School pupils and college students across Scotland are preparing to sit exams for the first time since the pandemic hit.
Exams for Scottish Qualifications Authority (SQA) National 5 and Higher and Advanced Highers start from Tuesday and will run until Wednesday June 1.
Formal exams had been cancelled two years running due to the coronavirus.
More than 128,000 candidates will sit exams over the five-week period and for most it will be their first time sitting national exams.
SQA said it has despatched more than two million question papers to more than 500 schools, colleges, and training providers being used as exam venues.
SQA exams will also be held in the USA, Croatia, Israel and the Netherlands, as special arrangements have been put in place to accommodate candidates who are representing their country at the time of their exams.
Fiona Robertson, SQA chief executive and Scotland’s chief examining officer, said: “I wish all learners the very best as they prepare to sit their exams and complete their assessments, and take their opportunity to demonstrate what they have learned and what they can do.
“I commend them for their hard work and resilience in the face of the many challenges presented by the pandemic.
“I also pay tribute to the professionalism of Scotland’s teachers and lecturers and their commitment to learners across the country. Their work, and that of their colleagues, plays a vital role in enabling our young people to achieve qualifications they deserve.”

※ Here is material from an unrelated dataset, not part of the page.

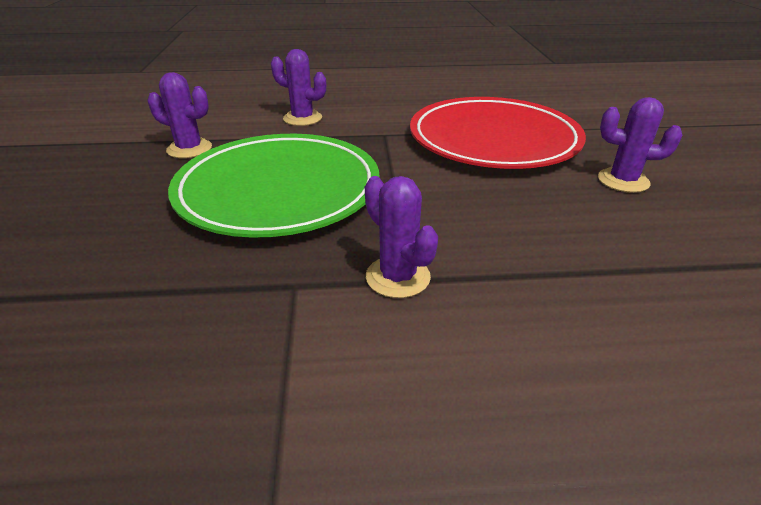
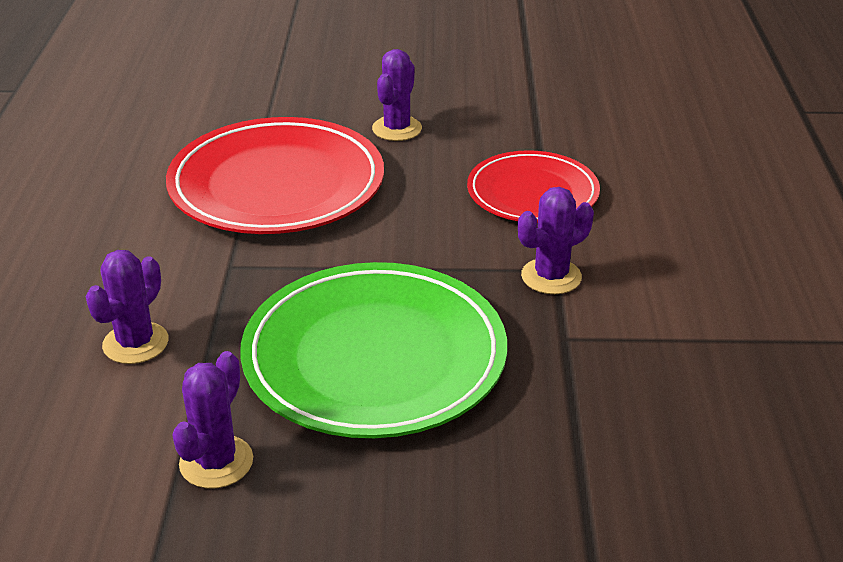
camera: 85 degrees left, 0 degrees up
none -> red plate [467,150,600,223]

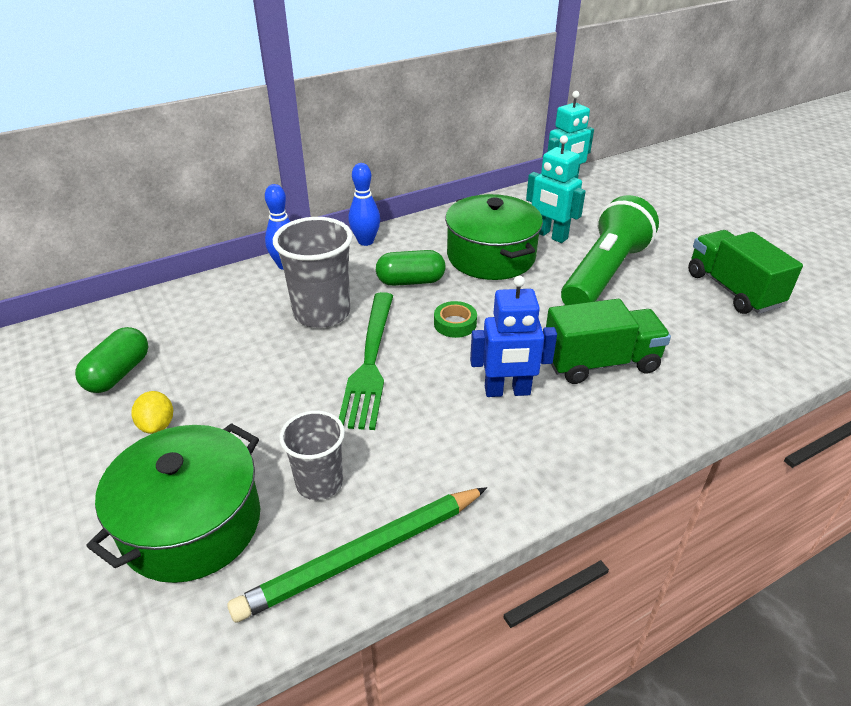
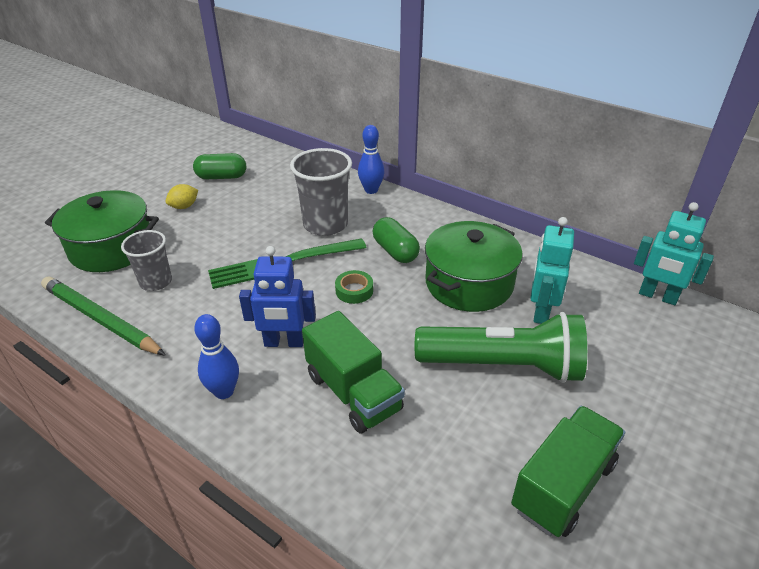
camera: 65 degrees right, 0 degrees up
blue bowling pin [348,163,380,246] -> blue bowling pin moved to [194,314,239,399]
blue robot [470,276,557,397] -> blue robot turned 60 degrees counterclockwise [239,246,316,347]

In total, more than 142,000 candidates are expected to get their results on Tuesday August 9.
Last month, a decision was made to replace SQA and Education Scotland with new organisations as part of an overhaul of the education system following a report by education expert Professor Ken Muir.
Prof Muir’s report recommended that the SQA’s replacement be called Qualifications Scotland, though a name has yet to be decided.
His recommendation, which was accepted by the Government, was that the new exams organisation should have a different governance structure with more input from learners and teachers.